= Work instructions =
Scan the entries line by line and return those with "England".

= Input material =

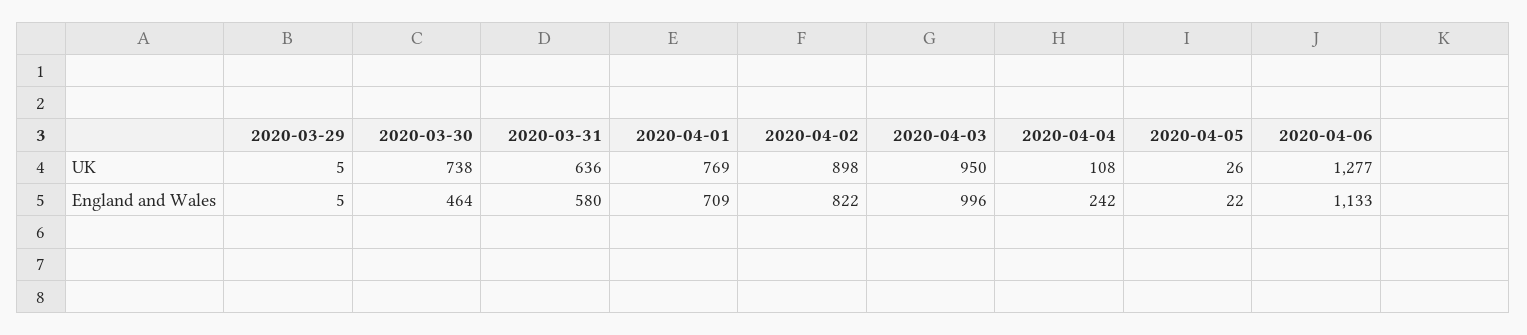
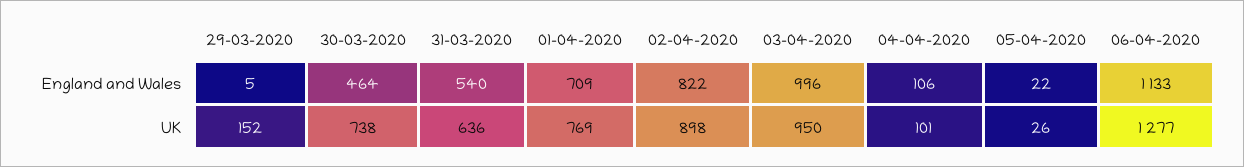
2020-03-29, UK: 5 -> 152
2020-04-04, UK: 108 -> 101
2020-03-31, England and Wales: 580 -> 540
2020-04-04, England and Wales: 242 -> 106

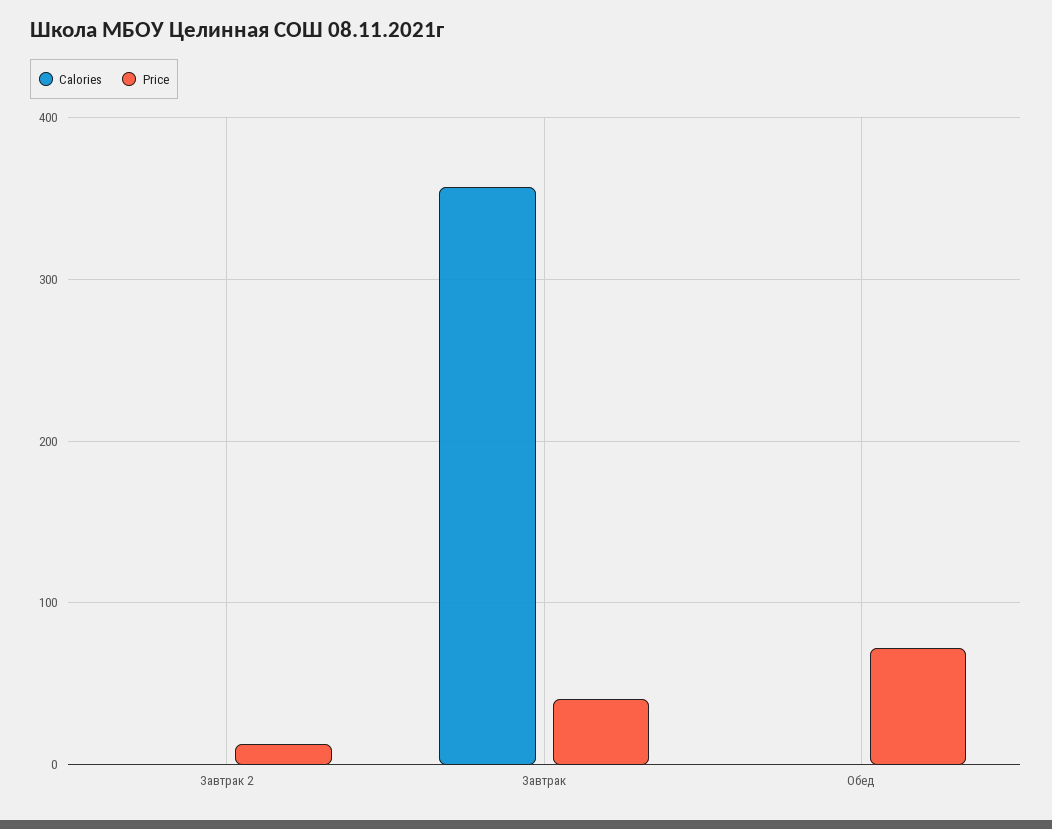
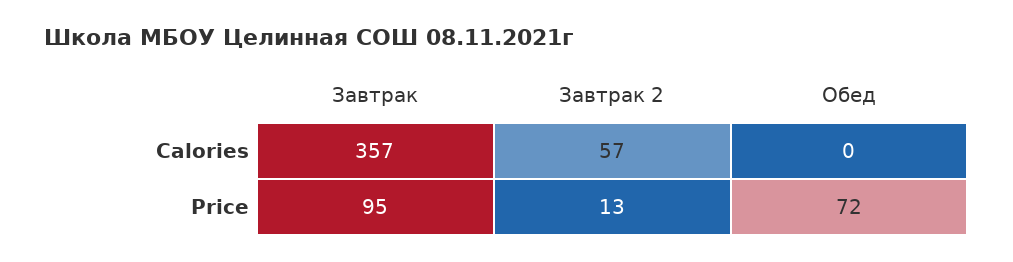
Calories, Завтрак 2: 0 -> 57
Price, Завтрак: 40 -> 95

= Answer section =
2020-03-31, England and Wales: 580 -> 540
2020-04-04, England and Wales: 242 -> 106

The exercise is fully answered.